» TESTO RIPORTATO
++++++

Capitolo terzo
L’identità di genere
1. La costituzione dell’identità di genere
L’inserimento dell’individuo in una categoria di genere e non equivoca
inizia dal momento della nascita, annunciata spesso da un fiocco di colore
differente (rosa o azzurro) apposto sulla porta o sul portone dell’abitazione del
nuovo nato/a.
I colori, anche se in modo non rigido, seguono il bambino, negli abiti,
nell’arredamento della stanza o ancora a scuola, attraverso grembiuli e fiocchi
differenti.
Ma l’identità di genere viene forgiata anche attraverso i giochi, che mirano
a costruire attitudini differenti; le sanzioni positive e negative (“ti sei comportato
da uomo” o “non piagnucolare: sembri una femminuccia”) sanciscono i
comportamenti considerati corretti a seconda della categoria nella quale si viene
inseriti alla nascita e al tempo stesso le attitudini e il piano emozionale
(Siniscalchi 2001, 92-93).
I genitori mentre non tollerano le espressioni di aggressività diretta nelle
bambine, sono inclini a credere che, sotto questo profilo, i ragazzi “siano ragazzi”,
consentendo così lo sviluppo in essi di comportamenti aggressivi che inibiscono
nelle ragazze (Burr 2000, 88).
Le identità vengono quindi costituite come distinte, attraverso
l’acquisizione di atteggiamenti, di modi di pensare, attitudini differenti che
servono a ribadire l’esistenza di un confine netto tra i due raggruppamenti.
Il modo di vestire, di parlare, di muoversi e gestire il proprio corpo, il
diverso accesso alle risorse o alla politica, le attività lavorative sono pertanto
segnali culturali della differenza che si punta a stabilire tra maschile e femminile.

++++++

» DATI ARCHIVIATI
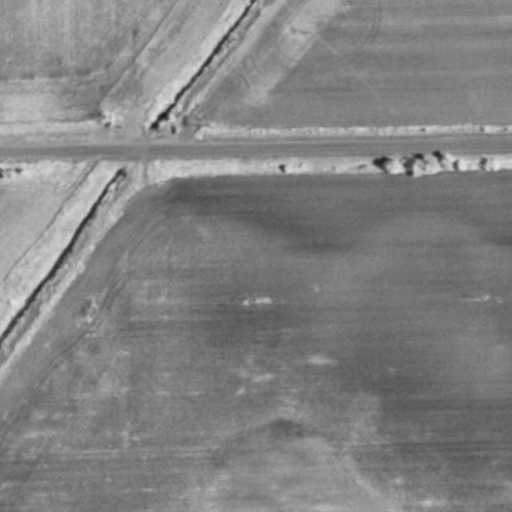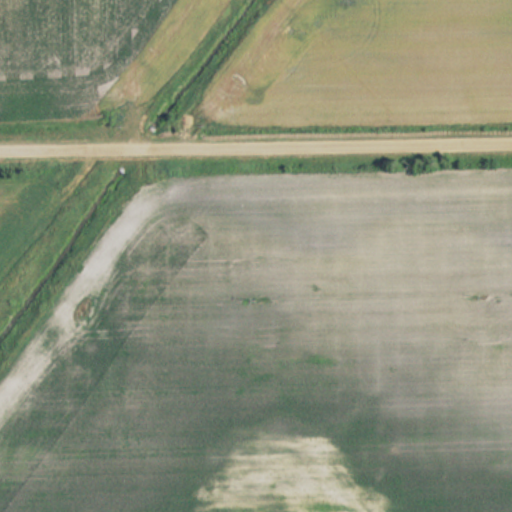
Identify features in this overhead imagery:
road: (256, 149)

++++++

» PROBLEMA DA RISOLVERE
Trascrivi senza alcuna modifica il passo del testo riportato che comincia con "Ma l’identità di" e termina con "(Burr 2000, 88).". Per rispondere basta il testo riportato, senza ricorrere all'elenco.

» SOLUZIONE PROPOSTA
Ma l’identità di genere viene forgiata anche attraverso i giochi, che mirano
a costruire attitudini differenti; le sanzioni positive e negative (“ti sei comportato
da uomo” o “non piagnucolare: sembri una femminuccia”) sanciscono i
comportamenti considerati corretti a seconda della categoria nella quale si viene
inseriti alla nascita e al tempo stesso le attitudini e il piano emozionale
(Siniscalchi 2001, 92-93).
I genitori mentre non tollerano le espressioni di aggressività diretta nelle
bambine, sono inclini a credere che, sotto questo profilo, i ragazzi “siano ragazzi”,
consentendo così lo sviluppo in essi di comportamenti aggressivi che inibiscono
nelle ragazze (Burr 2000, 88).